* [TASK GOAL] Return the State v. Eaton court opinion below word for word, in full.

* [QUOTED PASSAGE]
----------------------------------------

State v. Eaton

SOMERVILLE, Presiding Judge.

Defendant was charged by information with burglary, second degree, tried to a jury, found guilty as charged, and sentenced to eight years imprisonment.

No evidence was presented by or on behalf of defendant; hence, the following *543facts stand uncontroverted. On the night of April 29,1976, two members of the Kansas City, Missouri Police Department responded to an activated burglar alarm which was located in the Goodman Hardware Company building at 511 East 18th Street, Kansas City, Missouri. A realty company occupied the building immediately west of the Goodman Hardware Company building and the two shared a party wall. Upon arriving at the scene, the officers checked the Goodman Hardware Company building and found that all windows and doors affording entrance thereto were intact. A representative of the burglar alarm system arrived at the scene and admitted the officers to the Goodman Hardware Company building. Various items of hardware were found to have been scattered about. One of the officers observed a figure on an elevated catwalk disappear through a hole in the west wall of the building. Thereafter the interior lights were turned on, and a person, positively identified at the trial as the defendant, was discovered “crouching” in the rear of the building. Further investigation disclosed that the rear door of the building occupied by the realty company had been jimmied and access to the building occupied by Goodman Hardware Company had been made via the building occupied by the realty company and a freshly carved hole in the party wall. Fresh pry' marks discovered on a safe belonging to Goodman Hardware Company indicated that an attempt had been made to spring the safe door. The building occupied by Goodman Hardware Company had been thoroughly checked at the close of business and all doors and windows were secure and there was no hole in the party wall at that time.

----------------------------------------

* [LISTED ENTRIES]

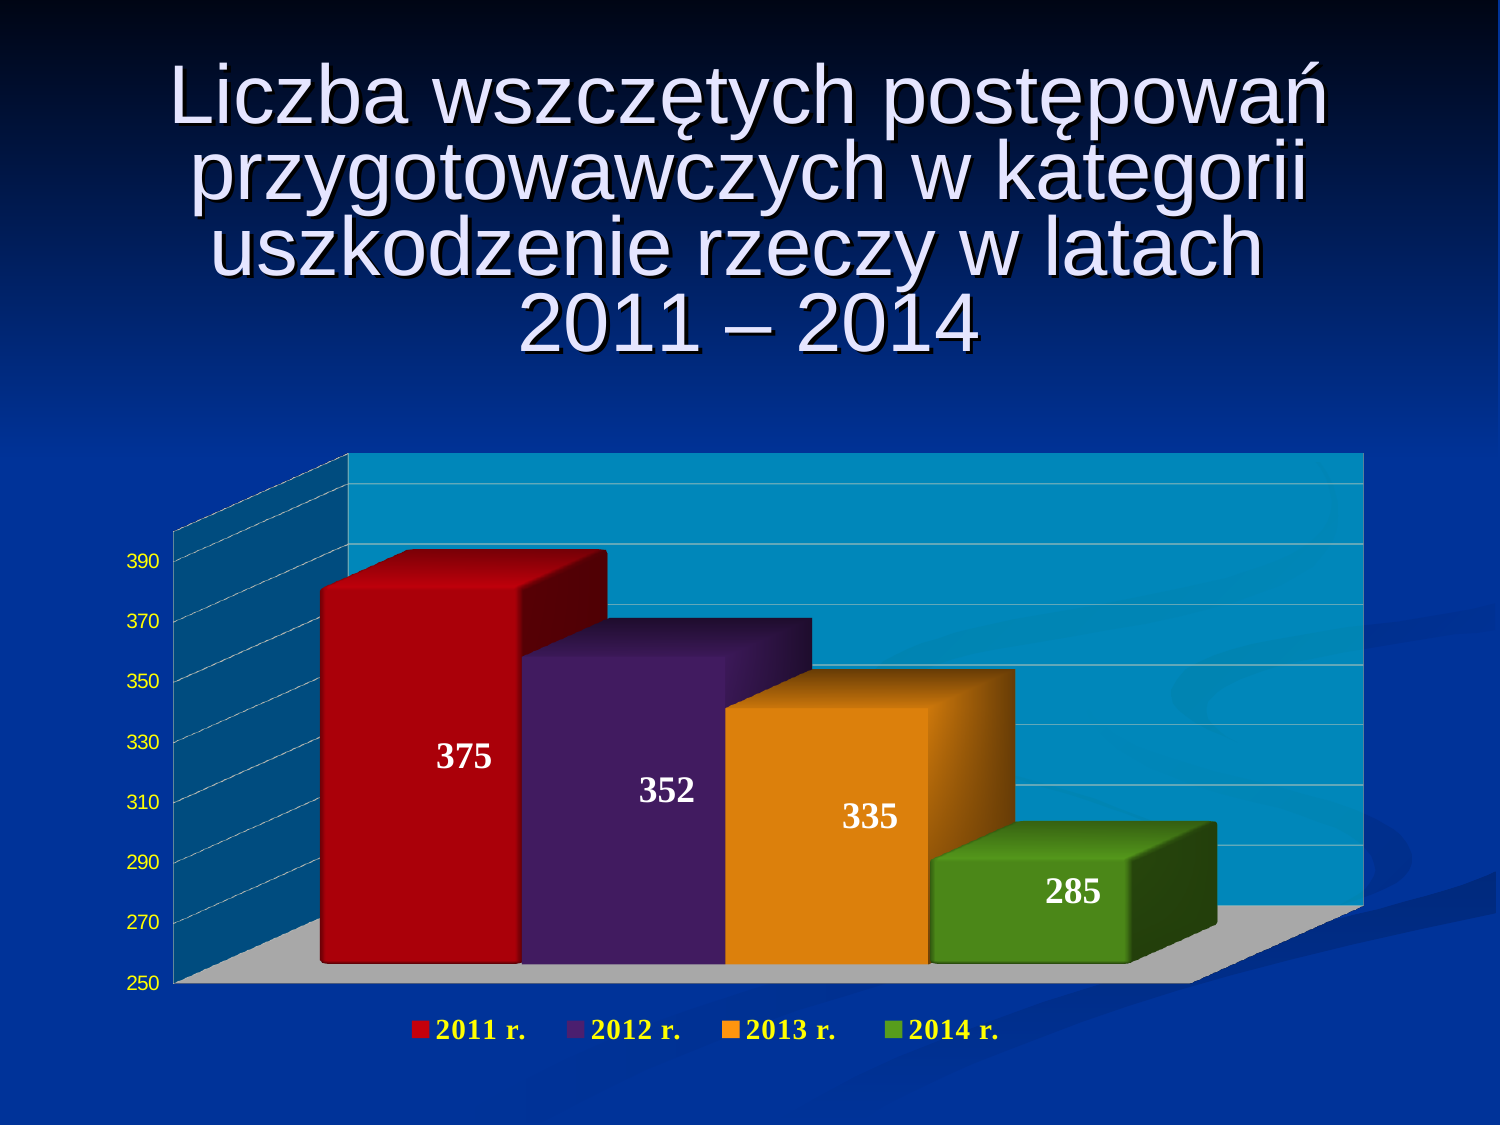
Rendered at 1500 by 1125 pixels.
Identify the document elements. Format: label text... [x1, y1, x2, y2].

title Liczba wszczętych postępowań przygotowawczych w kategorii uszkodzenie rzeczy w latach 2011 – 2014 [75, 21, 1424, 256]
chart [47, 425, 1441, 1123]
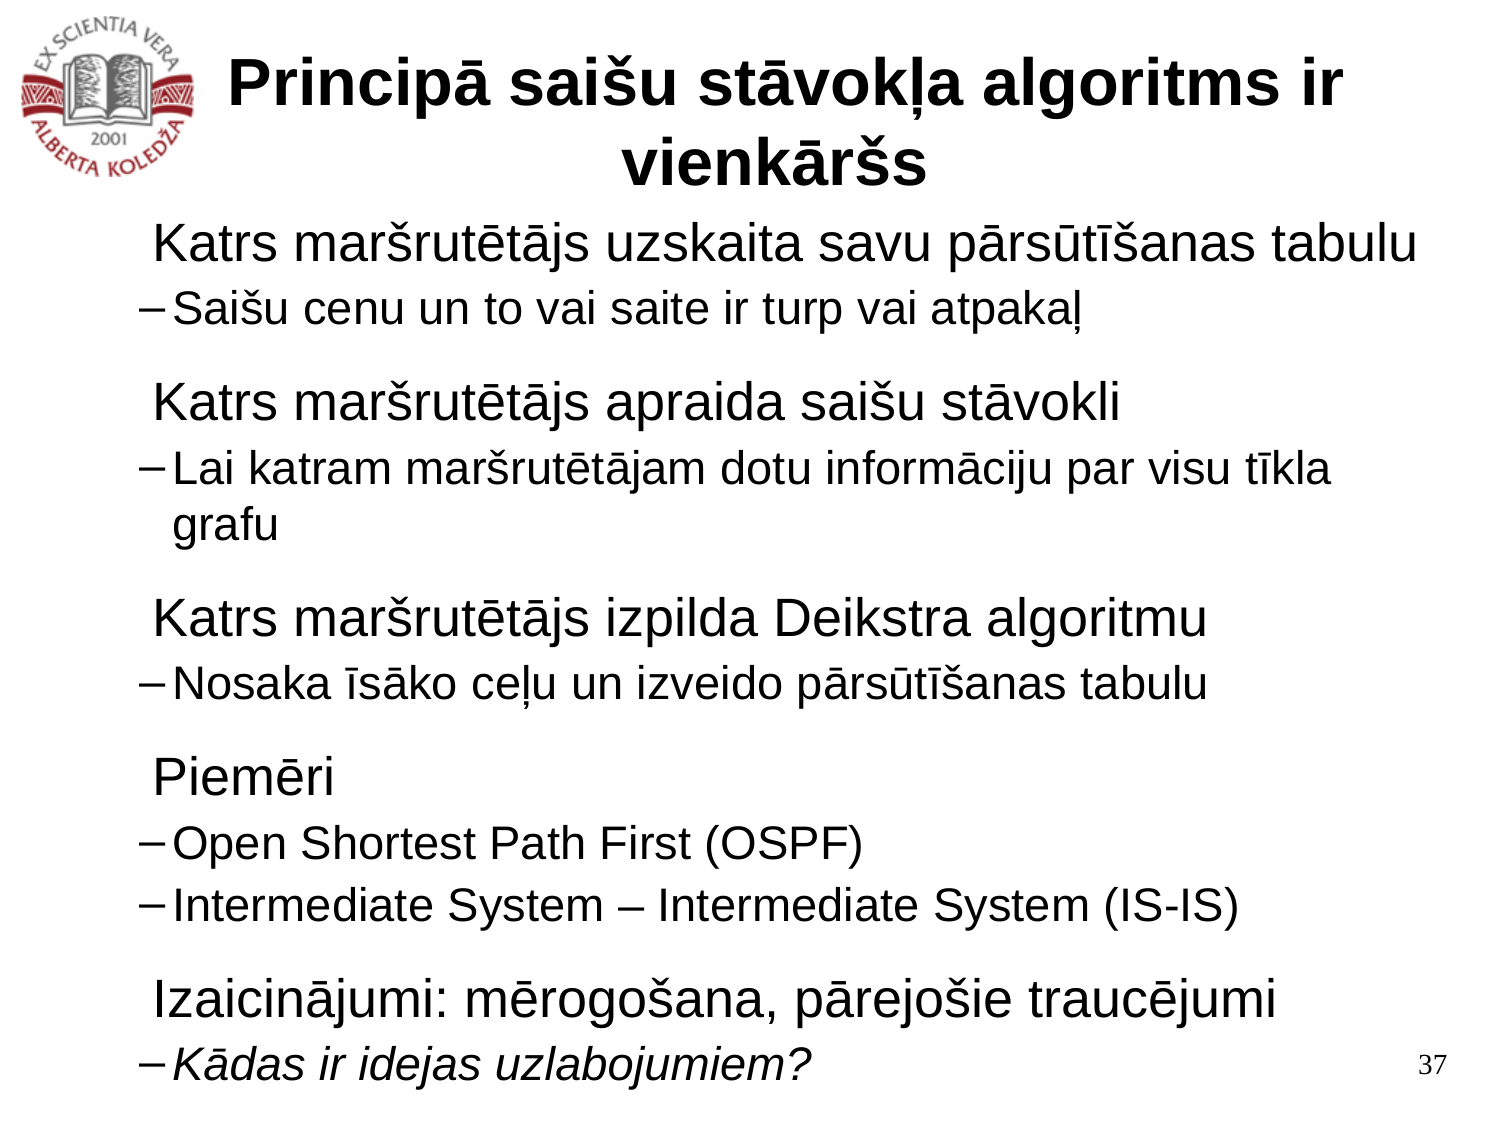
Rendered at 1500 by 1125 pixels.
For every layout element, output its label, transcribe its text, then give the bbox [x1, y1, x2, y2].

list Katrs maršrutētājs uzskaita savu pārsūtīšanas tabulu Saišu cenu un to vai saite ir turp vai atpakaļ Katrs maršrutētājs apraida saišu stāvokli Lai katram maršrutētājam dotu informāciju par visu tīkla grafu Katrs maršrutētājs izpilda Deikstra algoritmu Nosaka īsāko ceļu un izveido pārsūtīšanas tabulu Piemēri Open Shortest Path First (OSPF) Intermediate System – Intermediate System (IS-IS) Izaicinājumi: mērogošana, pārejošie traucējumi Kādas ir idejas uzlabojumiem? [74, 200, 1463, 1101]
picture [21, 16, 194, 177]
title Principā saišu stāvokļa algoritms ir vienkāršs [49, 31, 1500, 207]
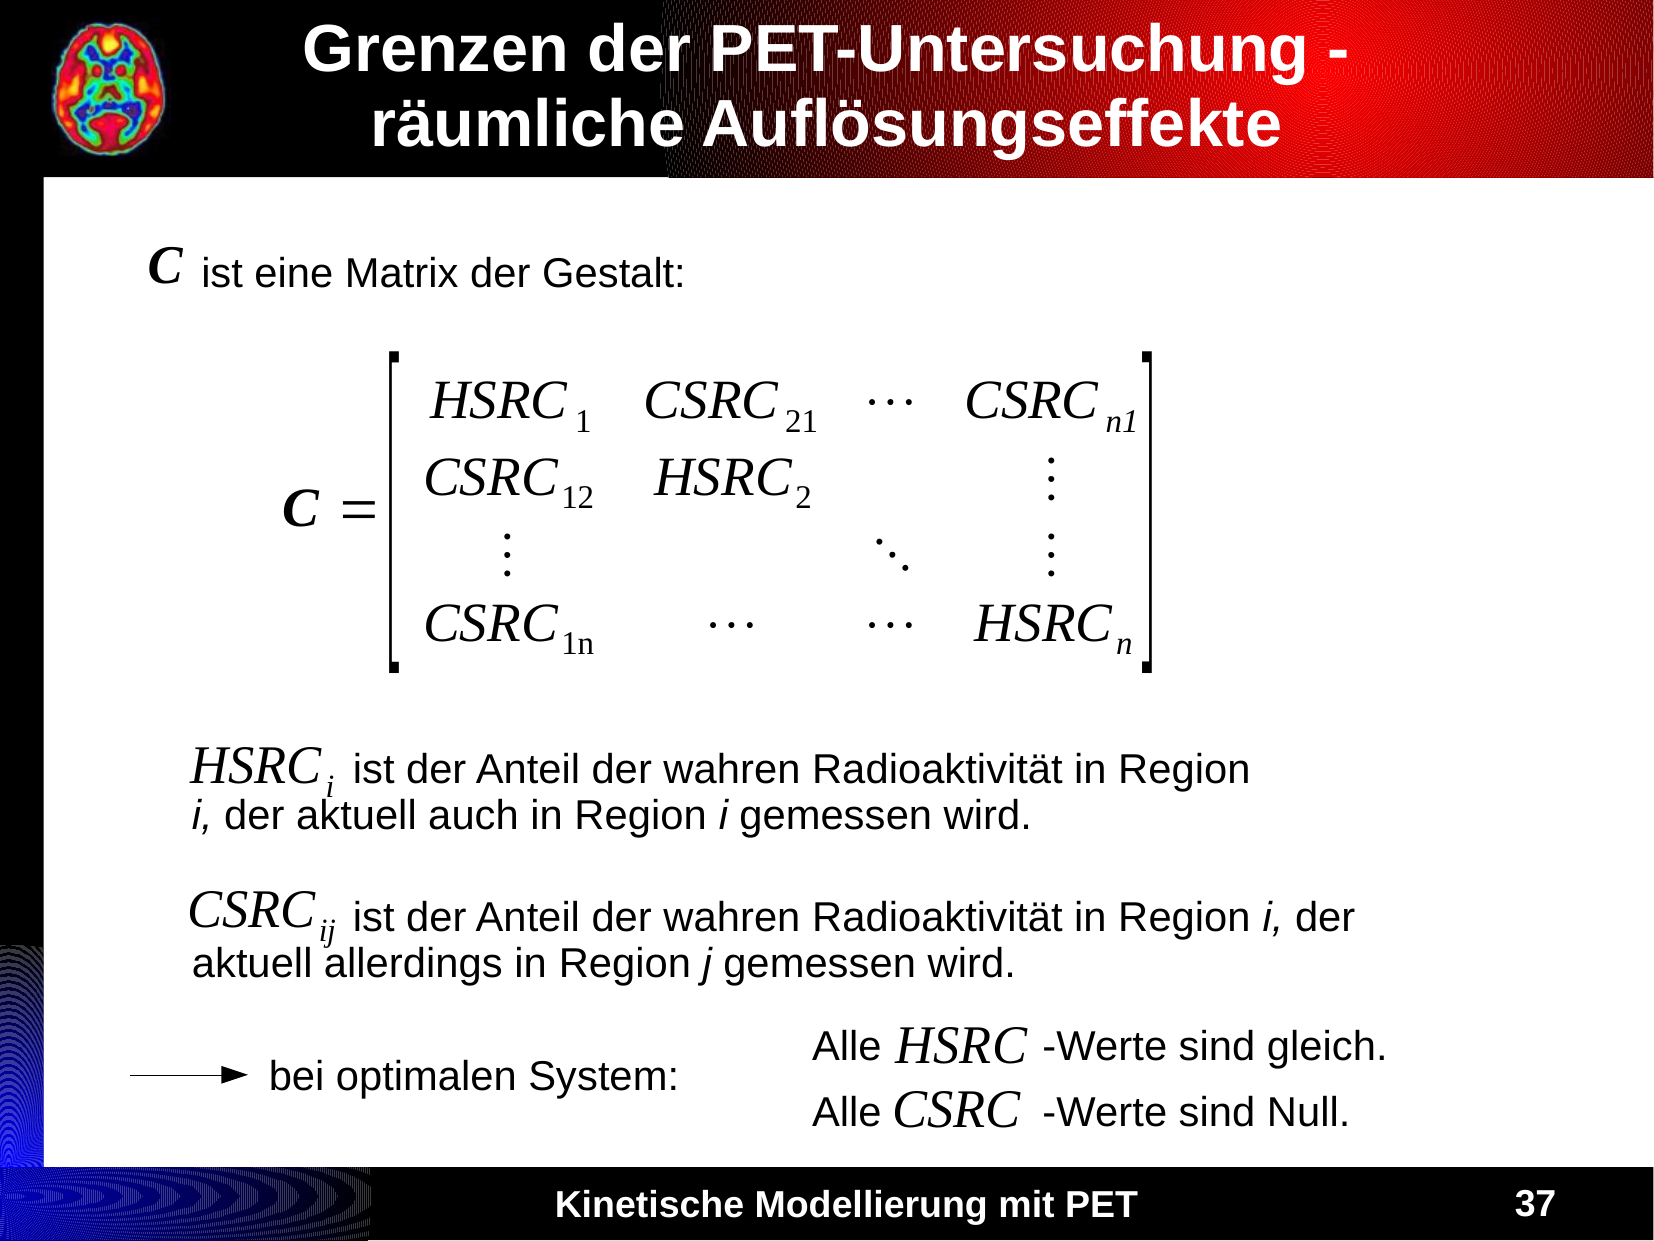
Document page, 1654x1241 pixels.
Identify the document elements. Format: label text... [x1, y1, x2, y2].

text_box bei optimalen System: [253, 1045, 815, 1107]
chart [174, 880, 350, 950]
chart [879, 1015, 1039, 1078]
text_box Kinetische Modellierung mit PET [512, 1176, 1182, 1235]
text_box ist eine Matrix der Gestalt: [94, 242, 745, 304]
picture [51, 17, 169, 160]
title Grenzen der PET-Untersuchung - räumliche Auflösungseffekte [169, 10, 1484, 161]
chart [268, 349, 1189, 677]
text_box Alle -Werte sind Null. [797, 1081, 1447, 1144]
chart [134, 236, 195, 299]
text_box Alle -Werte sind gleich. [1039, 1015, 1447, 1078]
text_box ist der Anteil der wahren Radioaktivität in Region i, der aktuell allerdings in Region j gemessen wird. [177, 885, 1447, 995]
text_box Alle -Werte sind gleich. [797, 1015, 879, 1078]
chart [879, 1079, 1034, 1143]
chart [174, 735, 347, 806]
text_box [0, 0, 1654, 1241]
text_box 55 [1422, 1175, 1649, 1234]
text_box ist der Anteil der wahren Radioaktivität in Region i, der aktuell auch in Region i gemessen wird. [177, 738, 1270, 847]
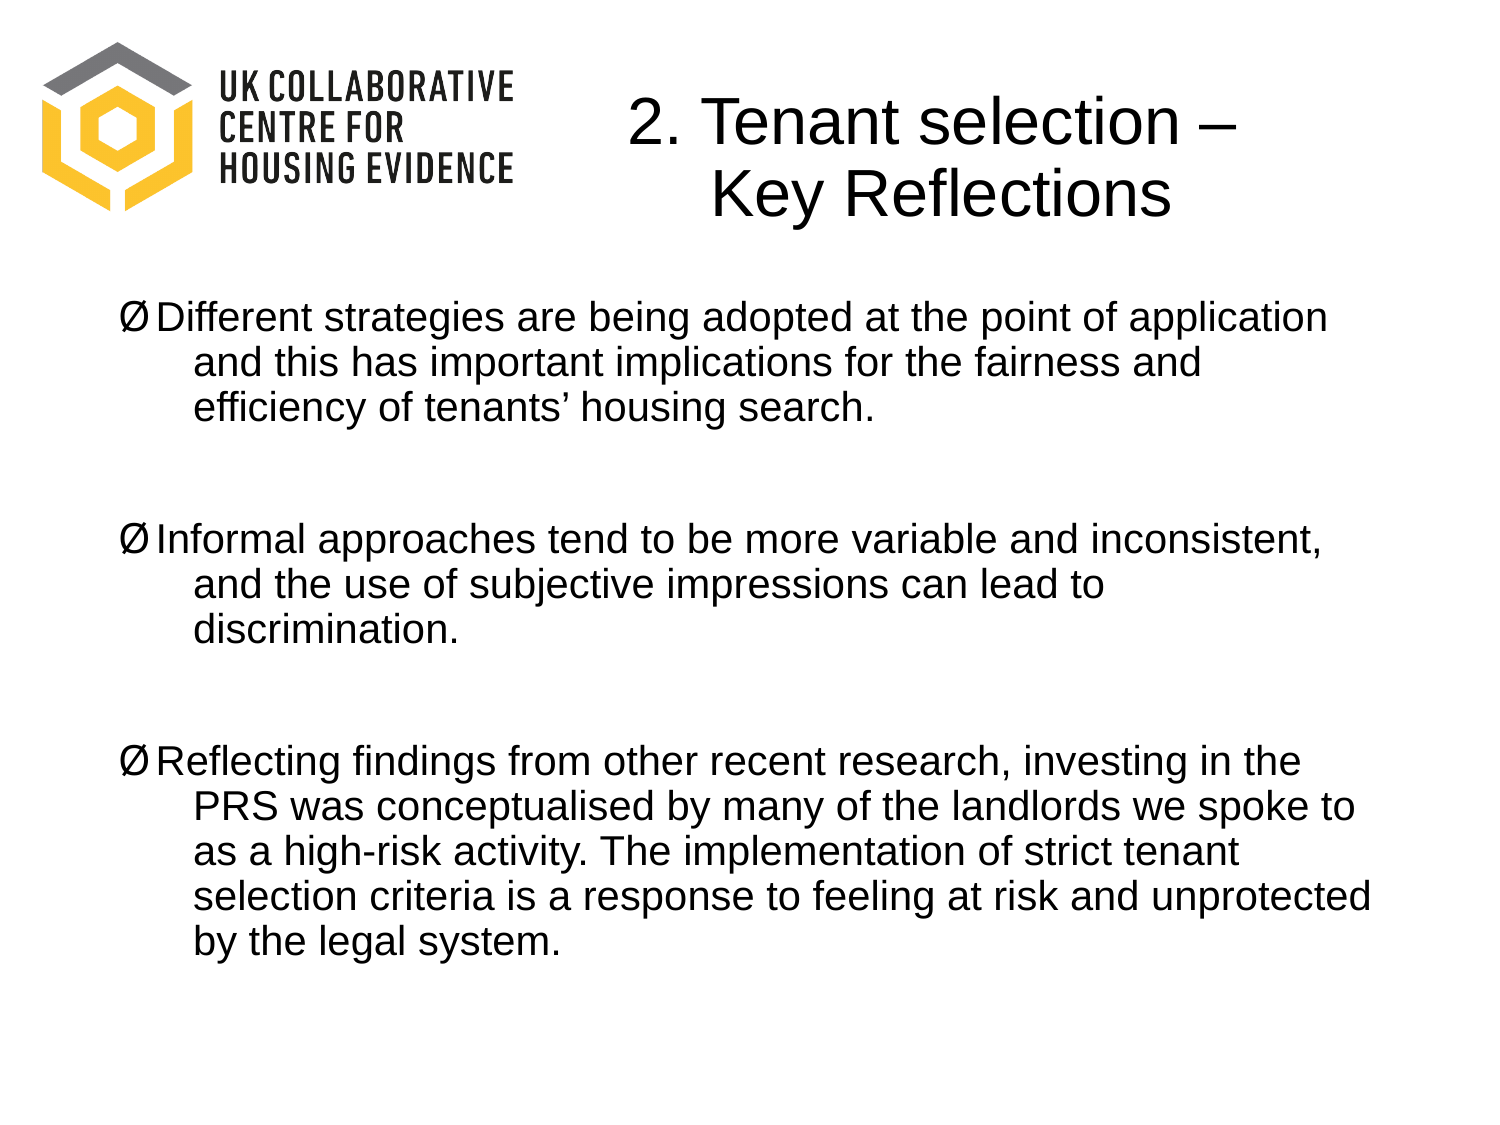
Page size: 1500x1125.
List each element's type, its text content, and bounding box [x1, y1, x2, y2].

list Different strategies are being adopted at the point of application and this has important implications for the fairness and efficiency of tenants’ housing search. Informal approaches tend to be more variable and inconsistent, and the use of subjective impressions can lead to discrimination. Reflecting findings from other recent research, investing in the PRS was conceptualised by many of the landlords we spoke to as a high-risk activity. The implementation of strict tenant selection criteria is a response to feeling at risk and unprotected by the legal system. [103, 288, 1397, 1072]
title 2. Tenant selection – Key Reflections [331, 80, 1500, 198]
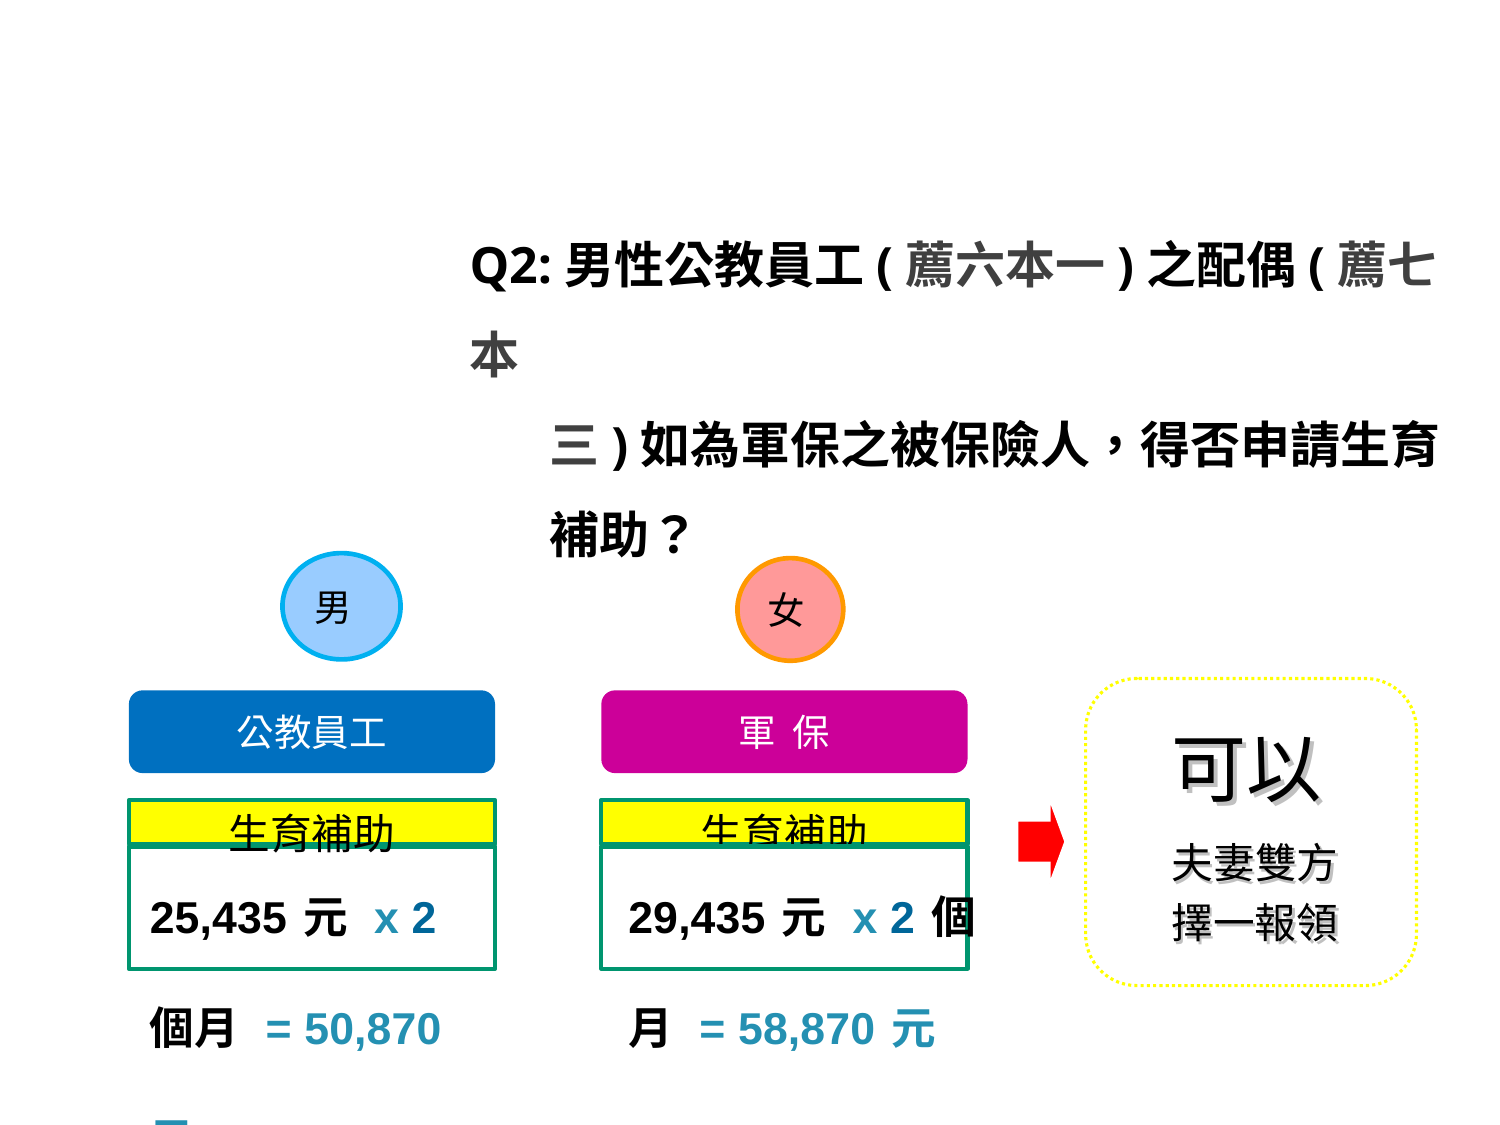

----------------------------------------

* [COMPLETE OUTPUT]
State v. Eaton

SOMERVILLE, Presiding Judge.

Defendant was charged by information with burglary, second degree, tried to a jury, found guilty as charged, and sentenced to eight years imprisonment.

No evidence was presented by or on behalf of defendant; hence, the following *543facts stand uncontroverted. On the night of April 29,1976, two members of the Kansas City, Missouri Police Department responded to an activated burglar alarm which was located in the Goodman Hardware Company building at 511 East 18th Street, Kansas City, Missouri. A realty company occupied the building immediately west of the Goodman Hardware Company building and the two shared a party wall. Upon arriving at the scene, the officers checked the Goodman Hardware Company building and found that all windows and doors affording entrance thereto were intact. A representative of the burglar alarm system arrived at the scene and admitted the officers to the Goodman Hardware Company building. Various items of hardware were found to have been scattered about. One of the officers observed a figure on an elevated catwalk disappear through a hole in the west wall of the building. Thereafter the interior lights were turned on, and a person, positively identified at the trial as the defendant, was discovered “crouching” in the rear of the building. Further investigation disclosed that the rear door of the building occupied by the realty company had been jimmied and access to the building occupied by Goodman Hardware Company had been made via the building occupied by the realty company and a freshly carved hole in the party wall. Fresh pry' marks discovered on a safe belonging to Goodman Hardware Company indicated that an attempt had been made to spring the safe door. The building occupied by Goodman Hardware Company had been thoroughly checked at the close of business and all doors and windows were secure and there was no hole in the party wall at that time.